Of course, federal agencies do want to hear from the public about proposed rules in order to improve them before they are finalized. Indeed, the public comment period is an important way for the public to meaningfully participate in giving their opinion, as long as it’s done on a good-faith basis.
The problem here is that the predatory lending industry knows there is significant grassroots support for the new CFPB rules—no one wants loan sharks to take advantage of consumers. So they schemed to find a way to counter that with their own “flood” of comments without making it look like they are all coming from industry groups that will benefit from killing the new rules. That’s why they’re exploiting their customers and pushing them into submitting a comment.
As the article notes, making it look like there’s real grassroots opposition to the CFPB rules is a key tactic in a broader overall goal of trying to delay the new rules as much as possible so the predatory lenders can keep their business model going as long as possible.
The big takeaway is that whenever agencies like the CFPB put out new rules to protect the public by holding Big Business accountable, the response of Big Business is to use every opportunity in the regulatory process to delay rules. And as our chart of the regulatory process shows, there are a lot of opportunities — far too many, in fact.
That’s why this summer Public Citizen released a groundbreaking report showing just how long it takes for our government agencies to put in place the most important new rules that protect the public. The results were shocking. At most agencies, it takes almost an entire presidential term, four years in other words, to get out a major new rule. Even worse, the trend is going in the wrong direction, with rules finished this year holding the record for the longest rulemakings over the last twenty years. So if you’re keeping score at home, it looks like the Big Business delay strategy is working pretty well.
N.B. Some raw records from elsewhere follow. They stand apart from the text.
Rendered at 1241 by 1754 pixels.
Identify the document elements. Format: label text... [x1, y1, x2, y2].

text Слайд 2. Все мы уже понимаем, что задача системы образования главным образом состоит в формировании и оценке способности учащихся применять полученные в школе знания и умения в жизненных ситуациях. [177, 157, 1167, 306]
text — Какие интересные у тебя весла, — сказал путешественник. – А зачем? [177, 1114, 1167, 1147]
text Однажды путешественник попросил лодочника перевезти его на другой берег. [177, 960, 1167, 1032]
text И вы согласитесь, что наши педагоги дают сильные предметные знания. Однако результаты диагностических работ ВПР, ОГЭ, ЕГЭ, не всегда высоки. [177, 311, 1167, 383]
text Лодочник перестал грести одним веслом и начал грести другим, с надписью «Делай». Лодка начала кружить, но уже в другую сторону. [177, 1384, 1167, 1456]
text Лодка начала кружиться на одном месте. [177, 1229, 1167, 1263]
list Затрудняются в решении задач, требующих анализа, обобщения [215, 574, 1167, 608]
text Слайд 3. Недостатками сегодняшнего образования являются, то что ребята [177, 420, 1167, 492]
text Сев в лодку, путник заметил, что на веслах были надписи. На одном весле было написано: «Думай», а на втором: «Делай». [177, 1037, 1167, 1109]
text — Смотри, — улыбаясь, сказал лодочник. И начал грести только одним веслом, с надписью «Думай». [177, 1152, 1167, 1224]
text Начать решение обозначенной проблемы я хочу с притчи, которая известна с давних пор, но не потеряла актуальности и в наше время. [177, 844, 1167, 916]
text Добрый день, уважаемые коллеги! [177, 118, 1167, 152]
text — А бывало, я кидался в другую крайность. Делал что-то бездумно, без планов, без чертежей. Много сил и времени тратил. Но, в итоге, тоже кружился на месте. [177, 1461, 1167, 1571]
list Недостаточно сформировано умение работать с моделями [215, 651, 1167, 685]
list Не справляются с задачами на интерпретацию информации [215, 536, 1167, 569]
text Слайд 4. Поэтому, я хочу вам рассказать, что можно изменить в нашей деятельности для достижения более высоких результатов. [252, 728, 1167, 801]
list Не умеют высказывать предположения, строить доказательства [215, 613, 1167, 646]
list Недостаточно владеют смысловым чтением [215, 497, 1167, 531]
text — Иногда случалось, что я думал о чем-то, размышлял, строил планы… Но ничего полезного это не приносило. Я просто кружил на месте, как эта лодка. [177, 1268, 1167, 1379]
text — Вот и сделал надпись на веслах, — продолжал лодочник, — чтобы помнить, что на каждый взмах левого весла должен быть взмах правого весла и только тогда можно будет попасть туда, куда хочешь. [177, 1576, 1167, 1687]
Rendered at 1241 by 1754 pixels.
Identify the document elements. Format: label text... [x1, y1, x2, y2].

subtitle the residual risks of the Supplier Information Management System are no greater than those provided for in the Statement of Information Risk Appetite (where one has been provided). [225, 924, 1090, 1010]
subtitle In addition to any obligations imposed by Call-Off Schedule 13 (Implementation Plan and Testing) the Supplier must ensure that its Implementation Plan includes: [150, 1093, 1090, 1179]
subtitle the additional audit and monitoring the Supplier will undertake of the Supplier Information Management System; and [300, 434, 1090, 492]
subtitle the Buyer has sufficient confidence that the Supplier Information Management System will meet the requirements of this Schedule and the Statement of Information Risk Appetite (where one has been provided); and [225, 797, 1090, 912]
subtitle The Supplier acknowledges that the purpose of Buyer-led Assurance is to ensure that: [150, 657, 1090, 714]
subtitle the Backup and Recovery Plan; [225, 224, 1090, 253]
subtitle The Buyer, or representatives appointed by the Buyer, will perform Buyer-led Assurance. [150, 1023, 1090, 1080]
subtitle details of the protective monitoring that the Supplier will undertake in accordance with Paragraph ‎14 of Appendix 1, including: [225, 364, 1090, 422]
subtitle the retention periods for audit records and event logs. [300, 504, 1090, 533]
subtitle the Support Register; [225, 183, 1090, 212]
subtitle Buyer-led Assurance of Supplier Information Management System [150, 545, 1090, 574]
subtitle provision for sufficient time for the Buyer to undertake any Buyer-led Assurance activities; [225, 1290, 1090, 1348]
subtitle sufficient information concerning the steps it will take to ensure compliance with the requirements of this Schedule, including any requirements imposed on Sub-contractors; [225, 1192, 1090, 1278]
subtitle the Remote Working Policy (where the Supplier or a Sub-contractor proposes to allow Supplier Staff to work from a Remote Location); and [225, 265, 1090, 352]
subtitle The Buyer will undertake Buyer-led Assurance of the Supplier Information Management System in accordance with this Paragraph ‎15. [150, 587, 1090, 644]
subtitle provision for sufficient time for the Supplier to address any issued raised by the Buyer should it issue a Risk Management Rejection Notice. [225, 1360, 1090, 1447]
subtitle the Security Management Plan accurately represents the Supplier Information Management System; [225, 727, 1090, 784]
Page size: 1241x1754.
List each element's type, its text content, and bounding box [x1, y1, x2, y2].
The good thing is there’s a way to take action. You can make sure your voice is heard in support of new proposed rules to limit predatory lending over the fabricated ones that the industry puts forward, by taking action to support a strong rule to protect consumers from payday loans.
Finally, as some Republicans in Congress continue to try to rig the regulatory system with more opportunities for industry delay, keep a lookout for other ways to engage with your elected members to make sure they know you oppose any legislation that harms the ability of agencies to write rules to better protect the public.